▶ [Activity]:
As you look over the data below, please find each line where the word "PDSCH" appears, then copy it.

▶ [Task data]:
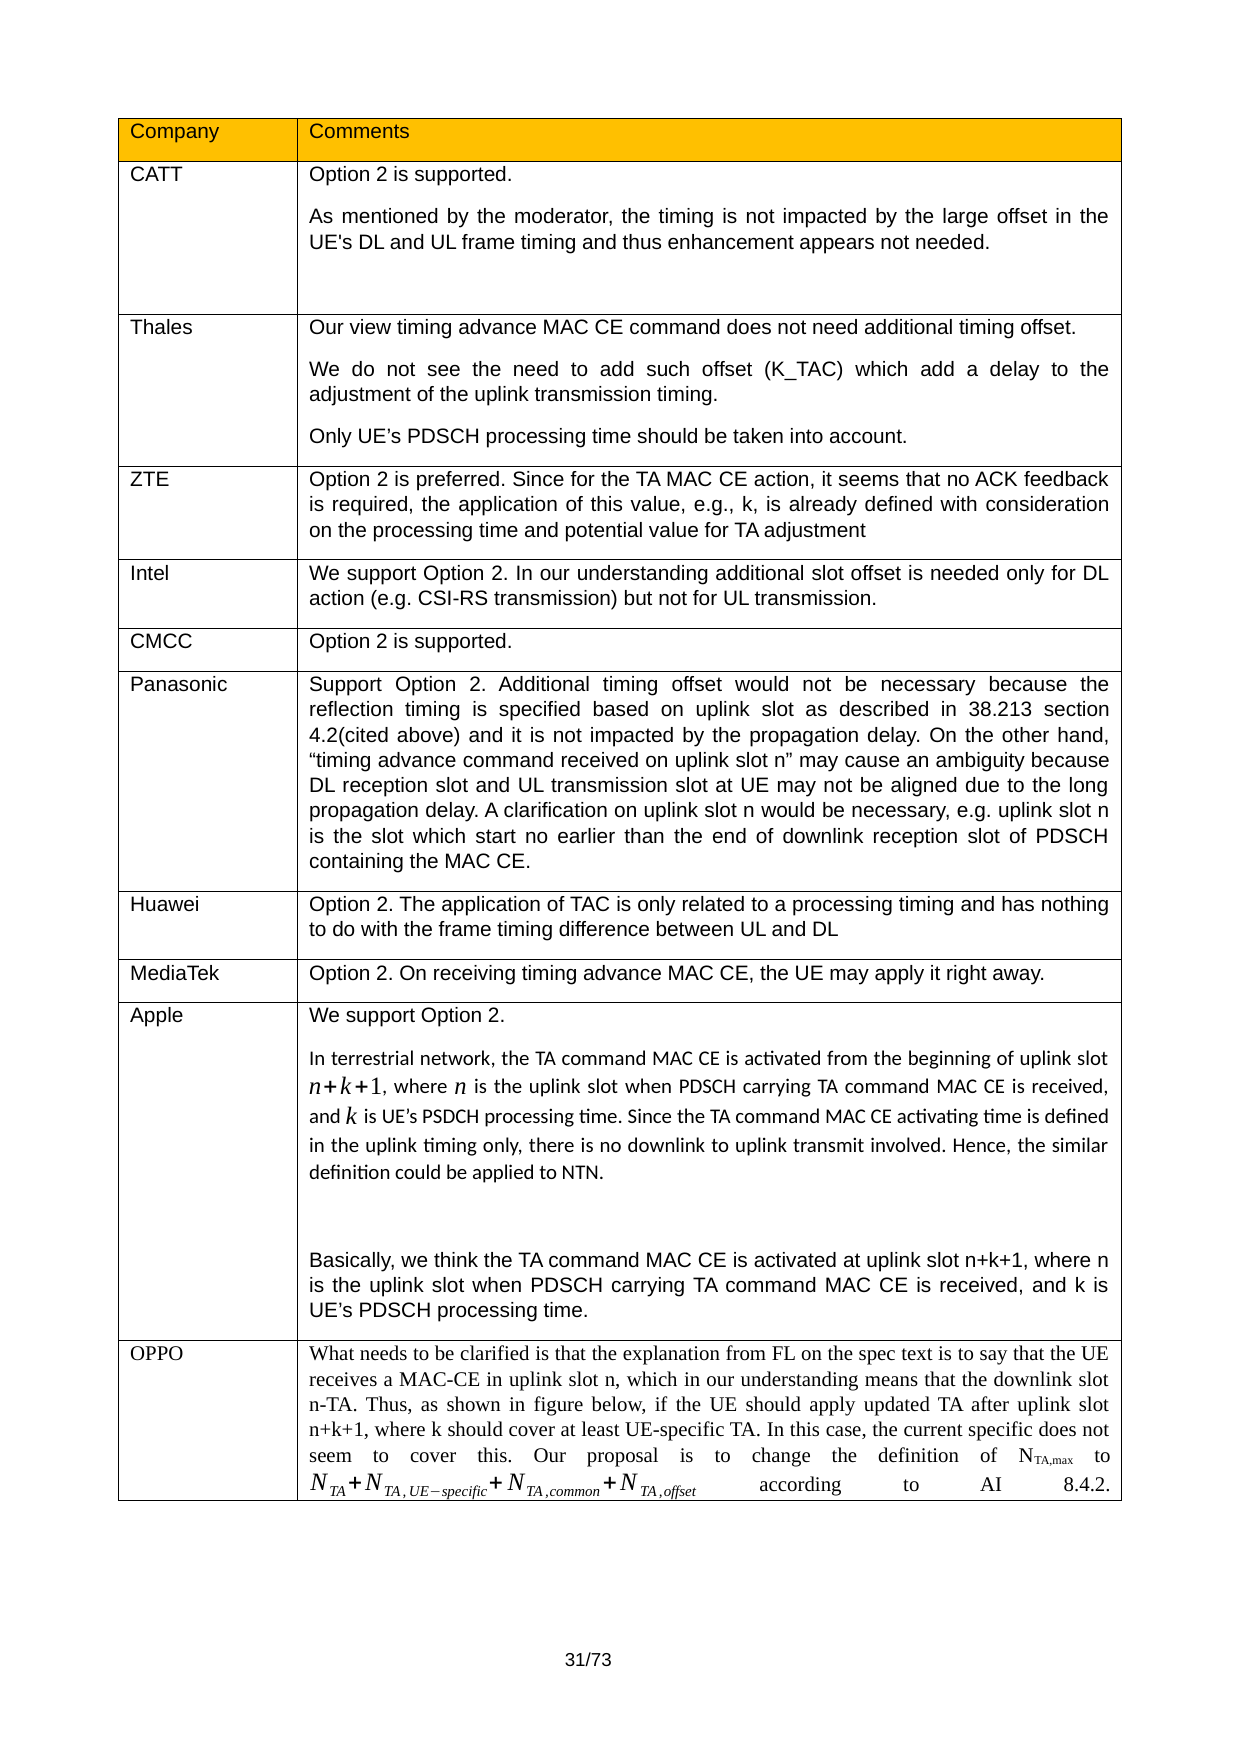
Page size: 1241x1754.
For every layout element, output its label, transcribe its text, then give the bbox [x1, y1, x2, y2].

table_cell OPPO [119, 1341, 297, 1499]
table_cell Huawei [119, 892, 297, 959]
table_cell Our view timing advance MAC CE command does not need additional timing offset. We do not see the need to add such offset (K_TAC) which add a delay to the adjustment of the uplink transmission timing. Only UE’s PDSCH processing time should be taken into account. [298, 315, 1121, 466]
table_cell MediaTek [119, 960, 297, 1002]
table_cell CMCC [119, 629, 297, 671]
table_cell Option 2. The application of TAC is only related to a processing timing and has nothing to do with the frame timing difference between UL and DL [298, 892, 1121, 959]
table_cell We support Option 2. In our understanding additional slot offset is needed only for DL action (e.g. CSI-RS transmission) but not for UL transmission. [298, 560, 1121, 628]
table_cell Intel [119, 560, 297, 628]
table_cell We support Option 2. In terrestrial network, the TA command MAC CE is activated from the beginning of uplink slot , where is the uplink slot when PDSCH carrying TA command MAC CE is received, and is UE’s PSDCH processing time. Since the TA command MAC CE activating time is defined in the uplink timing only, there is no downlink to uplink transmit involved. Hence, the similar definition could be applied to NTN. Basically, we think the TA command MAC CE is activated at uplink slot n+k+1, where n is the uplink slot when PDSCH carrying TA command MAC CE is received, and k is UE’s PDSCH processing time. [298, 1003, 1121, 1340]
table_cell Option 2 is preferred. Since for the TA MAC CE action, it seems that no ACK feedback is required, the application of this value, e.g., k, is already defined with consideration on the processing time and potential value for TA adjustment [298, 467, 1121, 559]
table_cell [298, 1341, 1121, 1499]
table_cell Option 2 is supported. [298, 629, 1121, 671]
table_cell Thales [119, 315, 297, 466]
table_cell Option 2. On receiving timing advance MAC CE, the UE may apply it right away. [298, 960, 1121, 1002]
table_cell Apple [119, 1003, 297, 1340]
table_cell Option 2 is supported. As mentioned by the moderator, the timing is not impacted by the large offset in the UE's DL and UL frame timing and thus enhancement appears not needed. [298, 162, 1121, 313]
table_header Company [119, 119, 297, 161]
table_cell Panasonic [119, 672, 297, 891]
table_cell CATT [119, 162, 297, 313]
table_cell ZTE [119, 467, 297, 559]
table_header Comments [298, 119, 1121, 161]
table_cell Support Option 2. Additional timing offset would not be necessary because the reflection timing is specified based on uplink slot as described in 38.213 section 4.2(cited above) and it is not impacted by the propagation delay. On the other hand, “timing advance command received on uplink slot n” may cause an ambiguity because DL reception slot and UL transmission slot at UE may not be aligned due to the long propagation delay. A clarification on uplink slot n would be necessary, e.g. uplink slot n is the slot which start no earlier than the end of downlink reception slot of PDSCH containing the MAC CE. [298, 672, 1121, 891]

▶ [Reply]:
table_cell Our view timing advance MAC CE command does not need additional timing offset. We do not see the need to add such offset (K_TAC) which add a delay to the adjustment of the uplink transmission timing. Only UE’s PDSCH processing time should be taken into account. [298, 315, 1121, 466]
table_cell We support Option 2. In terrestrial network, the TA command MAC CE is activated from the beginning of uplink slot , where is the uplink slot when PDSCH carrying TA command MAC CE is received, and is UE’s PSDCH processing time. Since the TA command MAC CE activating time is defined in the uplink timing only, there is no downlink to uplink transmit involved. Hence, the similar definition could be applied to NTN. Basically, we think the TA command MAC CE is activated at uplink slot n+k+1, where n is the uplink slot when PDSCH carrying TA command MAC CE is received, and k is UE’s PDSCH processing time. [298, 1003, 1121, 1340]
table_cell Support Option 2. Additional timing offset would not be necessary because the reflection timing is specified based on uplink slot as described in 38.213 section 4.2(cited above) and it is not impacted by the propagation delay. On the other hand, “timing advance command received on uplink slot n” may cause an ambiguity because DL reception slot and UL transmission slot at UE may not be aligned due to the long propagation delay. A clarification on uplink slot n would be necessary, e.g. uplink slot n is the slot which start no earlier than the end of downlink reception slot of PDSCH containing the MAC CE. [298, 672, 1121, 891]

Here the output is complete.